In apply, we should be able to ask if any partition is overlapping, then renumber the partitions so they’re in order.
Tim Poterba
@tpoterba
Aug 22 2016 20:56
I agree
cseed
@cseed
Aug 22 2016 20:57
then if we can figure out how not to split across chromosome boundaries, we’re goldne.
Tim Poterba
@tpoterba
Aug 22 2016 20:57
yep
Tim Poterba
@tpoterba
Aug 22 2016 21:05
@cseed: the partition skipping stuff is here
cseed
@cseed
Aug 22 2016 21:14
Quick Q, when a partition is empty, you bail and shuffle, yes?
Tim Poterba
@tpoterba
Aug 22 2016 21:14
yeah
that’s sorta the same problem as the rearranging partitions
cseed
@cseed
Aug 22 2016 21:15
Yeah. Super annoying :)
cseed
@cseed
Aug 22 2016 21:43
OK, new PR for OrderedRDD constructor cleanup.
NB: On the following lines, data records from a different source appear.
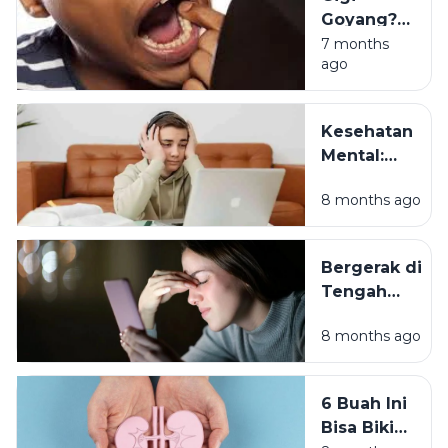
Goyang?
Ini Bisa
7 months
ago
Jadi
Tanda
Diabetes
Kesehatan
Parah!
Mental:
Menjaga
8 months ago
Keseimbanga
Jiwa di Era
Digital
Bergerak di
Tengah
Keterbatasan:
8 months ago
Panduan
Kesehatan
untuk
6 Buah Ini
Generasi
Bisa Bikin
Digital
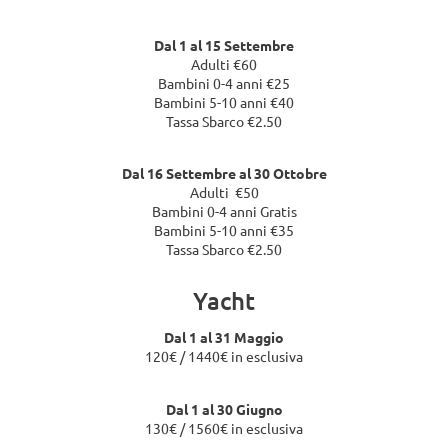
Dal 1 al 15 Settembre
Adulti €60
Bambini 0-4 anni €25
Bambini 5-10 anni €40
Tassa Sbarco €2.50
Dal 16 Settembre al 30 Ottobre
Adulti €50
Bambini 0-4 anni Gratis
Bambini 5-10 anni €35
Tassa Sbarco €2.50
Yacht
Dal 1 al 31 Maggio
120€ / 1440€ in esclusiva
Dal 1 al 30 Giugno
130€ / 1560€ in esclusiva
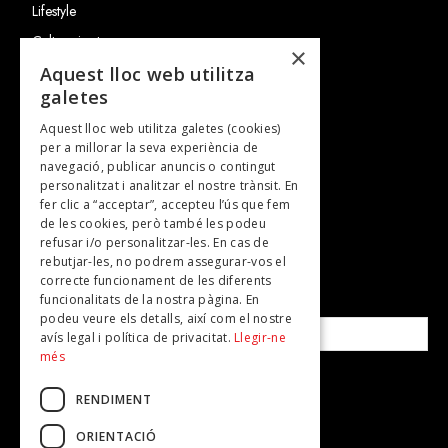
Lifestyle
Cultura i art
×
Entrevistes
Aquest lloc web utilitza
galetes
Gastronomia
Aquest lloc web utilitza galetes (cookies)
TV
per a millorar la seva experiència de
Plans per fer
navegació, publicar anuncis o contingut
personalitzat i analitzar el nostre trànsit. En
Revistes
fer clic a “acceptar”, accepteu l’ús que fem
de les cookies, però també les podeu
refusar i/o personalitzar-les. En cas de
SUBSCRIU-TE A LA NOSTRA NEWSLETTER!
rebutjar-les, no podrem assegurar-vos el
correcte funcionament de les diferents
funcionalitats de la nostra pàgina. En
Correu electrònic*
podeu veure els detalls, així com el nostre
avís legal i política de privacitat.
Llegir-ne
més
Accepto la
política de privacitat
RENDIMENT
ORIENTACIÓ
Hmm, conflicts, let me look at that.
cseed
@cseed
Aug 22 2016 21:53
@tpoterba OK, fixed. To you.
cseed
@cseed
Aug 22 2016 21:58
I will look at your PR next.
Daniel King
@danking
Aug 22 2016 22:16
Oh this is horrible and awesome:
∀ { (j: Int) => ∀ { (k: Int) => j < 2 || k < 2 || j * k > j + k } }.check()
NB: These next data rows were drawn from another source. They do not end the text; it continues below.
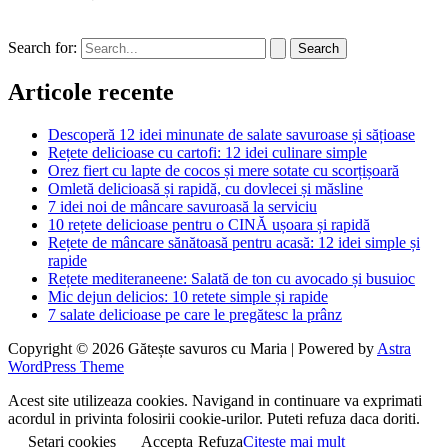
Search for:
Articole recente
Descoperă 12 idei minunate de salate savuroase și sățioase
Rețete delicioase cu cartofi: 12 idei culinare simple
Orez fiert cu lapte de cocos și mere sotate cu scorțișoară
Omletă delicioasă și rapidă, cu dovlecei și măsline
7 idei noi de mâncare savuroasă la serviciu
10 rețete delicioase pentru o CINĂ ușoara și rapidă
Rețete de mâncare sănătoasă pentru acasă: 12 idei simple și
rapide
Rețete mediteraneene: Salată de ton cu avocado și busuioc
Mic dejun delicios: 10 retete simple și rapide
7 salate delicioase pe care le pregătesc la prânz
Copyright © 2026 Gătește savuros cu Maria | Powered by
Astra
WordPress Theme
Acest site utilizeaza cookies. Navigand in continuare va exprimati
acordul in privinta folosirii cookie-urilor. Puteti refuza daca doriti.
Setari cookies
Accepta
Refuza
Citeste mai mult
Which isn't actually true due to overflow :(
(the above is honest to goodness compiling Scala)
cseed
@cseed
Aug 22 2016 22:29
@tpoterba I’m running home but will probably try to finish this all tonight. Let me know how you want to proceed with the PRs. I looked at your skip code and have some proposed cleanups.
Tim Poterba
@tpoterba
Aug 22 2016 23:06
I merged your branch now, still want to address the comments though. If you have changes for the skip stuff, maybe checkout the branch and make a new PR against partitioning_2?
cseed
@cseed
Aug 22 2016 23:12
Haha, OK! Branches all the way down.
Yes, I have some things that I think help clean it up.